Experiences of lean in healthcare are also
teaching us how to engage people in ‘leaning’ their value streams. Doctors are used to using the scientific method of defining a problem and then testing several possible solutions to the problem by conducting a series of experiments. A lean transformation can also best be seen as a series of experiments using the scientific method. Using this language of experiments shifts the focus to correctly choosing and defining each problem to be tackled, establishing how you would measure whether you had solved it and articulating the hypotheses about possible ways of solving it. Without this discipline it is all too easy to waste time on the wrong things and to jump to solutions that might not be effective. Worst of all, it is intervention by hunch or belief without answering a real business need.

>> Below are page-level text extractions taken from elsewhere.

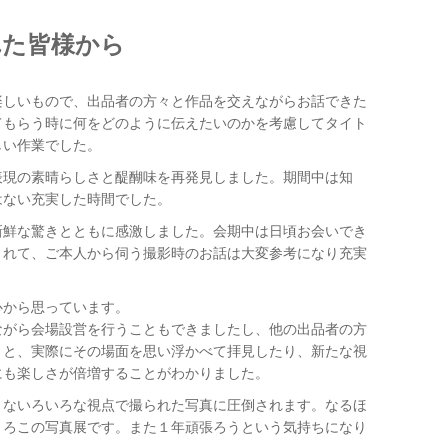
れた皆様から
楽しいもので、出品者の方々と作品を交えながらお話できた
てもらう時に何をどのように伝えたいのかを考慮してタイト
しい作業でした。
表現の素晴らしさと醍醐味を再発見しました。期間中は知
はない充実した時間でした。
新鮮な驚きとともに感激しました。会期中は日頃お会いでき
とれて、ご本人から伺う撮影時のお話は大変参考になり充実
心から思っています。
ながら会場設営を行うこともできましたし、他の出品者の方
うと、実際にその場面を思い浮かべて拝見したり、新たな視
にも楽しさが倍増することがわかりました。
うないろいろな視点で撮られた写真に圧倒されます。なるほ
うろこの写真展です。また１年頑張ろうという気持ちになり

Lean leaders recognise that every process, however lean, will be subject to interruptions and disturbances. Managing and improving these processes therefore depends not on superior IT systems but on the problem solving skills of the employees running it. They recognise that honing these problem solving skills is as important as solving problems day-to-day. Hence they place great importance on managers at every level spending time at the gemba (shopfloor), or any place where value is created, mentoring their staff to solve the most important problems they face, using what Toyota calls A3 thinking. They know the most effective way for staff to learn is by asking the right questions to guide their thinking rather than by telling them what to do. Regular gemba walks and good visual management develops managers’ ability to see what problems need tackling next.

Lean leaders also know how difficult it is to link lean improvements across departments, let alone include their customers and suppliers to create true end-to-end value streams. Without top management support most firms start lean in production and struggle to work their way upstream and downstream. However, with real lean leadership it is possible to start with a real business project for a typical product for a specific customer, and involve the key departments such as marketing, operations and supply chain in defining the performance gap to be closed, and the lean actions to be used to close it. Progress can be tracked and it is much easier to prioritise where to act. Most of the lessons from this product family will be applicable to other products and customers. Only a lean leader can create
these opportunities for real end-to-end cooperation to develop.